There was no one in sight. She turned into the thwartships passageway, went on past the entrance to the dining saloon on her left, and stepped out on deck on the port side. This level, referred to in the usual grandiose language of travel brochures as the promenade deck, contained the eight passenger cabins, the steward’s cabin, and the passenger dining and smoking saloons. On the next deck below were the crew’s quarters and messrooms, while the deck officers and engineers occupied the one directly above, along with their messroom and the wireless room. Passengers were encouraged to stay in their own area, except that they were allowed on the boat deck, the uppermost one, as long as they kept clear of the bridge.

She went around to the ladders at the after end of the midships house and mounted to the boat deck, which was in darkness except for the faint moonlight, since the bridge was at the forward end of it. Between the two wings of the bridge was the wheelhouse, the rest of the structure aft of it containing the chartroom and captain’s quarters. She walked forward and stood leaning against the rail between the davits of the two lifeboats on the starboard side, gazing out at the star-studded night and the dark, unmoving surface of the sea.

Three bells struck in the wheelhouse, repeated a few seconds later by the lookout on the fo’c’sle head. It was one thirty. The lookout reported the running lights, and was acknowledged by the second officer, whose shadowy figure she could see on the starboard wing of the bridge. For a moment she considered walking forward far enough to ask him why they were stopped, but decided against it. He was a dour and taciturn man she had seen only once or twice since she’d been aboard, and she wasn’t even sure he spoke much English. The chief mate was the only one of the officers she knew, since he sometimes ate in the passengers’ saloon, along with the captain.

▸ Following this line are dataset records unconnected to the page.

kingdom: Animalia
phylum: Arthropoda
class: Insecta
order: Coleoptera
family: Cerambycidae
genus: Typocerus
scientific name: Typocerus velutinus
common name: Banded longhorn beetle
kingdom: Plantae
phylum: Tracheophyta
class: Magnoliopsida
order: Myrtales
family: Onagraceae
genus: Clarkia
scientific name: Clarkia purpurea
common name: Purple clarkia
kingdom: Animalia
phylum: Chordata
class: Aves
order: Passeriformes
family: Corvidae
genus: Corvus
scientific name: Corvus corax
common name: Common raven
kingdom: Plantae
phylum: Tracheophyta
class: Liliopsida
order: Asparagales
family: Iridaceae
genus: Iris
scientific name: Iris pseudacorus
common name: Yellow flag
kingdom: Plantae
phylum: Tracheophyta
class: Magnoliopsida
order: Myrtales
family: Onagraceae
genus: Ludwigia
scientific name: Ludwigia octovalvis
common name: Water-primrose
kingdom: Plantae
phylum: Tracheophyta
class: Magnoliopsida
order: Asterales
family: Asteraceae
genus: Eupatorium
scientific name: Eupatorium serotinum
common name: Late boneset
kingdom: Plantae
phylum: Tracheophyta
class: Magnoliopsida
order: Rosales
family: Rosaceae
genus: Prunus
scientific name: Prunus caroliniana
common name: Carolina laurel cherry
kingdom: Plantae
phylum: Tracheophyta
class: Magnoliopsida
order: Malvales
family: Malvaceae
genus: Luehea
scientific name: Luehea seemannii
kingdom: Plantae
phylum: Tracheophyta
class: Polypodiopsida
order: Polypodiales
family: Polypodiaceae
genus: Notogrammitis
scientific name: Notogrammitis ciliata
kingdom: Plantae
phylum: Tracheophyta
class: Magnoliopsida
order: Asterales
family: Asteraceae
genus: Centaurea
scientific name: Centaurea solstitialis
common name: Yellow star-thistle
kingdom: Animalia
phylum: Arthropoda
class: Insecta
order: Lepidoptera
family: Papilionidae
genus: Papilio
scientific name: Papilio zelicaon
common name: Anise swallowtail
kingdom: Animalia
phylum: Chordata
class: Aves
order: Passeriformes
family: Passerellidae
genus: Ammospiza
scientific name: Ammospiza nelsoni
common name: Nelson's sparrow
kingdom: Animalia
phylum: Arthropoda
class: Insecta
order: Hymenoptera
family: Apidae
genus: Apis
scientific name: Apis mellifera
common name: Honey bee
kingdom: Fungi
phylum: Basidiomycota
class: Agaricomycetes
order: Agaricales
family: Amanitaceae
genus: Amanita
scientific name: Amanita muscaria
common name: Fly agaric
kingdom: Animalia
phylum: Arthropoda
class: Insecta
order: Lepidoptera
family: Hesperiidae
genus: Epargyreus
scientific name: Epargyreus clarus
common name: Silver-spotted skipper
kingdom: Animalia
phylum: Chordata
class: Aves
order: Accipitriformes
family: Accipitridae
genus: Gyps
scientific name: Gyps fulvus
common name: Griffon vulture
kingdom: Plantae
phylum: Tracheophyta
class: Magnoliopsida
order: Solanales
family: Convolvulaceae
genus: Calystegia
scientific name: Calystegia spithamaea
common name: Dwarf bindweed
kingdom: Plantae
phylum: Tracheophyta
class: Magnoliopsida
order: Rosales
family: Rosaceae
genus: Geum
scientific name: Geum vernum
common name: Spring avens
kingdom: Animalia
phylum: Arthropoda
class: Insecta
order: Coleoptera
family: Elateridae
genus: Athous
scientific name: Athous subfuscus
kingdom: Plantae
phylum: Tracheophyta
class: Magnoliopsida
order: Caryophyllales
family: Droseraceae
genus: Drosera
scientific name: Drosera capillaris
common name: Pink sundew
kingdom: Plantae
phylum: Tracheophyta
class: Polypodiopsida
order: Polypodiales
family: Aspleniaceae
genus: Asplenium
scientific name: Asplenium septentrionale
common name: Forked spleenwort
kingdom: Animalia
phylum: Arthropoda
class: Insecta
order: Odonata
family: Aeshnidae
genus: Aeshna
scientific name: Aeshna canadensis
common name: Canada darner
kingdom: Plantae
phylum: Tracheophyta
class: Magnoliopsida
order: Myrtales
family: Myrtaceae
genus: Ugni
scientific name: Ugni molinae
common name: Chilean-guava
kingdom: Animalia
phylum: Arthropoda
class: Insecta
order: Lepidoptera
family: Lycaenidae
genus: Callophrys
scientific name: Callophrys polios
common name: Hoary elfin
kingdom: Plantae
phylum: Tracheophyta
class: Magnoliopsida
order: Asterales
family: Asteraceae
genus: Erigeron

From the engine room ventilators behind her issued the faint pulsing sounds of the generator and sanitary pump, but aside from these the ship was caught up in an almost total silence. There wasn’t the whisper of a breeze, and no movement at all. She could be standing on a pier, she thought, or a seawall. She looked down. When the ship was under way at night here in the tropics she loved to watch the glowing sheet of light along its skin, but it was absent now that there was no disturbance of the water, and there were only random pinpoints of phosphorescence winking on and off like fireflies in the darkness. She leaned on the rail and stared moodily out into the night. After a while she heard footsteps coming across the deck behind her, and turned. It was the chief mate.

Even in the darkness it was impossible to mistake that figure. He must be six feet four, she thought; at any rate he dwarfed everyone else aboard, not only tall but massive of shoulder, with powerful arms and a big, craggy head and wild mop of blond hair that seemed to fly outward as though charged by some endless source of energy within him. In spite of his size, he moved with the casual ease of the perfectly coordinated, and there was in all his mannerisms and in the rattier sardonic, ice-blue eyes a sort of total male confidence that no doubt innumerable women had found attractive. She wondered what he was doing up at this hour, since he didn’t go on watch until four. Maybe he was the man— She wrenched her mind away from this speculation with distaste.

He saw her between the boats and stopped. “Ready to abandon ship, Mrs. Brooke? Stick around; we can still beat the lifeboats.”

She smiled. “I was just out admiring the night. I woke up when the engines stopped.”

“Everybody does. Sudden silence is a noise.”

“Is it anything serious?”

“No, just a hot bearing. The galley slaves say we’ll be under way in a half hour or so.”

She took out a cigarette. “The who?”

He snapped the lighter for her, and grinned.